Feel free to email me with any questions. Also take a look at Archwired, which is a site all about getting braces as an adult. Good luck! Sometimes it can be a pain having braces at this age, but I'm
so glad I did it.
posted by scody at 8:56 AM on November 17, 2005 [1 favorite]

I started wearing metal braces 18 months ago (1'm 31) but they made my teeth too mobile so the orthodontist switched me to invisaligns. I like the invisaligns because you dont really see them, you take them out to eat so you dont have annoying bits of food stuck between metal wires, and on the whole is more convenient (specially when kissing!) However, they hurt quite a bit anytime you change the aligners, and takes quite a bit of dedication to wear them all the time. But seeing that it's only about 500 dollars more than the traditional braces, i'm glad i made the switch, and should have gone with invisaligns right from the start!
posted by ramix at 10:32 AM on November 17, 2005

My brother did braces as an adult *twice*. The first time his orthodontist told him to avoid bonding at such a young age and just keep wearing his retainer, which didn't work. His teeth moved apart almost immediately, though they didn't look like lonely gum tombstones anymore, it was still not the perfect smile he coveted. 4 years later he was having invisaligns put in and he got his teeth bonded afterwards. Now he's a happy duckling, but can't use any of the cheap retail whitening solutions because of the bonds. He personally spent about 5 grand, and my parents spent 3-4.

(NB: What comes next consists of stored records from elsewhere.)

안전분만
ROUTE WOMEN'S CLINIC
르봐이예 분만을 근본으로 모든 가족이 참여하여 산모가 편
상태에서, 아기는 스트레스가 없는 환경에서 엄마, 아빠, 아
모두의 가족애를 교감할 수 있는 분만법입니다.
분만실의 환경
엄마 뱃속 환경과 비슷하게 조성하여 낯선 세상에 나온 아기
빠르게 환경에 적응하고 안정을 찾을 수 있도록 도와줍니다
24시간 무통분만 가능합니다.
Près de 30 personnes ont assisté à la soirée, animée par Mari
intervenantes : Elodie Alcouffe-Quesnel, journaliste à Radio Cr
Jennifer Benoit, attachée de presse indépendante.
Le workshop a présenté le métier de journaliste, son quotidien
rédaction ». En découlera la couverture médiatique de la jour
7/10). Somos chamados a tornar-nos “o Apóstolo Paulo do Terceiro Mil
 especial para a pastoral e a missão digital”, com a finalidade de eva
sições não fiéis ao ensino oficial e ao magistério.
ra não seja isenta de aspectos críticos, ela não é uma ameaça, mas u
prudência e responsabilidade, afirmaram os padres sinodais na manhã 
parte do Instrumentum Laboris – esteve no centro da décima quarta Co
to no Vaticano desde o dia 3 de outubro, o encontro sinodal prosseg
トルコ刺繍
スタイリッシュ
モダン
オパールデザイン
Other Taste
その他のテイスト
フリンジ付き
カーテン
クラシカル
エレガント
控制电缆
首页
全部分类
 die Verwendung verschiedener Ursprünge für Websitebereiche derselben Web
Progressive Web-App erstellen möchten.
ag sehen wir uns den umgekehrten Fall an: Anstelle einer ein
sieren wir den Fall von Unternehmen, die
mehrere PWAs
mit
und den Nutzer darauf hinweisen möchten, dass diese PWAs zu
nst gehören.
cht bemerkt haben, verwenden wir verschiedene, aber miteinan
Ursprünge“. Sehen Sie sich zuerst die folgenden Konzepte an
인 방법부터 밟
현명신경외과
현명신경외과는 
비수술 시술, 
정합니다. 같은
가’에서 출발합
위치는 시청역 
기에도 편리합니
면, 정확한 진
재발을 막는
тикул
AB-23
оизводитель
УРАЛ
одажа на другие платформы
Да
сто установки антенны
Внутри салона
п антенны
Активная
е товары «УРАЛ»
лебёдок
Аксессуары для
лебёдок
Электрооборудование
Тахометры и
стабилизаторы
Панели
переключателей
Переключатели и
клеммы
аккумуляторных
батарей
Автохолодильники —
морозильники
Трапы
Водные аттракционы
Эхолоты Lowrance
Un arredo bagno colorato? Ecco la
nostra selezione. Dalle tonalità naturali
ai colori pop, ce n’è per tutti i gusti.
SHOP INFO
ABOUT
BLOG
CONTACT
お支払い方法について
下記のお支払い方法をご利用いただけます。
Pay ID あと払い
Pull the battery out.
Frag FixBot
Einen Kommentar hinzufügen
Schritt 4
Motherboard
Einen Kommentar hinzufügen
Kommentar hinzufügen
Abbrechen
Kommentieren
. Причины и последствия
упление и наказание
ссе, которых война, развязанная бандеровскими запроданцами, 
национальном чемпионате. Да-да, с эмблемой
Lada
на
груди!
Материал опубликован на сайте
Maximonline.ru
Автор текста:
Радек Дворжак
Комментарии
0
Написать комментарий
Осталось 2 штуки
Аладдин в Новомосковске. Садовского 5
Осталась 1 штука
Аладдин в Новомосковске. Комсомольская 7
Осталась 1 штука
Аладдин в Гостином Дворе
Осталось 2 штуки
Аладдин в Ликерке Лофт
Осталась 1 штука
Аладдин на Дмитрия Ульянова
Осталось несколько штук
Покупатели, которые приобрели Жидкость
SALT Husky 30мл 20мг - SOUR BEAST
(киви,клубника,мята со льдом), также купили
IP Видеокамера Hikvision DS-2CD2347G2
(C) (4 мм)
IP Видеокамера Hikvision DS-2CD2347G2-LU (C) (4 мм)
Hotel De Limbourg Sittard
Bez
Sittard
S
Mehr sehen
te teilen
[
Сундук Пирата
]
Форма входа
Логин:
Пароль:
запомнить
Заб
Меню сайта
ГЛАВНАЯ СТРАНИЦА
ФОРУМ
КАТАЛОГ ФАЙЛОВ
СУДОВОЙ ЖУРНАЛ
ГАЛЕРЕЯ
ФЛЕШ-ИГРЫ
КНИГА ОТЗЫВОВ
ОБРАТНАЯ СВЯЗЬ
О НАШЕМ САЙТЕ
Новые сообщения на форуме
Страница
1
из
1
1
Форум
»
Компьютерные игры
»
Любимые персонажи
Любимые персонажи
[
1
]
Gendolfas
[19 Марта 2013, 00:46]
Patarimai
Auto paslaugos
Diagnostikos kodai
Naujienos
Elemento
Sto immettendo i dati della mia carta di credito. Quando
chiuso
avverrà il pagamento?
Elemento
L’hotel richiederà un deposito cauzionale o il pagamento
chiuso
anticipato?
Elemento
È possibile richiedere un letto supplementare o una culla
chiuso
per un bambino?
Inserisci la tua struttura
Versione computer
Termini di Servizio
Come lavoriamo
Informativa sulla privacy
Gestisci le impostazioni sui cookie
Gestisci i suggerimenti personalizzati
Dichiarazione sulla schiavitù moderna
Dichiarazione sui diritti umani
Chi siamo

Invisaligns and regular braces both made him talk funny, like he had saliva in the pockets of his mouth behind his bottom teeth. The metal braces had him constantly after the wires with this weird waxy stuff, but he seemed to be in less discomfort with Invisaligns.
posted by xyzzy at 11:37 AM on November 17, 2005

I just spoke with my dentist about the Invisaligns on Tuesday. He told me that a small percentage of people are viable candidates for them, so I would recommend going to an orthodontist that offers both so you can a little less biased opinion.